ストックオプション利益は給与所得 最高裁確定

社員の給与やボーナスにストックオプションを充てている会社(特に外資系)の現状を考えると(「日経新聞」04年12月24日の記事によれば、上場企業の約3分の1に当たる約1,300社で採用)、「精勤への動機付け」という考え方も一理なくはないが、市場の期待値である株価の変動を給与所得に含めるのはやっぱ拡大解釈だよなぁ。
税収確保のため国税側の言い分にすり寄ったのだろうか。「公共の利益」優先ってとこか。
他のブログで行政と司法の「分立」が成立していないという指摘が見受けられるが、議院内閣制である以上、立法と行政の関係も分立は困難である。

ストックオプション利益は給与所得、最高裁が認定

 ストックオプション(自社株購入権)で得た利益について、「一時所得」に比べて税率が約2倍になる「給与所得」と見なされて追徴課税されたのは違法として、外資系企業の日本法人元社長が税務署側に課税処分の取り消しを求めた訴訟の上告審判決が25日、最高裁第3小法廷であった。

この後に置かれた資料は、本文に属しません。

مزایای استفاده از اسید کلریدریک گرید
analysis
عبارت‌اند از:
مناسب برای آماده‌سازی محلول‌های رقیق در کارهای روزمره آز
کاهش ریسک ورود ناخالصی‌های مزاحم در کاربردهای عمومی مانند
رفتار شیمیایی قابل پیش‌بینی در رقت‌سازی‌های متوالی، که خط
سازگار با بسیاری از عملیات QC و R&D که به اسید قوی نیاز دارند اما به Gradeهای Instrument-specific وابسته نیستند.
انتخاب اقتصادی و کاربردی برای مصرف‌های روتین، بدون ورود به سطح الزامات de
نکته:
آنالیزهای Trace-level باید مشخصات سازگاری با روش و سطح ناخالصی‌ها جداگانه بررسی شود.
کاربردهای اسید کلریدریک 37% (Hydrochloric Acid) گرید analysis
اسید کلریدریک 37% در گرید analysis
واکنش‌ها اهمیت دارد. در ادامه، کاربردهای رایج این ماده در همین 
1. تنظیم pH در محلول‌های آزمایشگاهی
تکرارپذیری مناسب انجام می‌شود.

 藤田宙靖裁判長は、「利益は給与所得」という最高裁としての初判断を示し、課税を適法とした2審・東京高裁判決を支持、原告の請求を棄却した。税務署側の勝訴が確定した。

 ストックオプションを巡る訴訟は100件余りが係争中。利益について、労働の対価である給与所得と見なすべきなのか、偶然得た所得という意味合いが強い一時所得と見なすべきなのかについて、司法判断が分かれていたが、藤田裁判長は「ストックオプション制度は、役員などへの精勤の動機付けとして設けられ、その利益は職務遂行の対価として給付されているので給与所得」と指摘した。

 今後、司法判断は給与所得に統一される。

 訴えていたのは、米半導体製造大手「アプライドマテリアルズ」日本法人の八幡恵介・元社長(70)。1996―98年の間、米国の親会社から与えられたストックオプションを行使して得た約3億6000万円の利益を、一時所得として申告したが、給与所得と見なされて所得税約8000万円を追徴課税された。

 八幡元社長は、直接の雇用関係のない親会社からストックオプションを与えられていたが、判決は、「原告は親会社の統括の下で職務を遂行していると言える」と述べ、親会社からの給与と見なせるとした。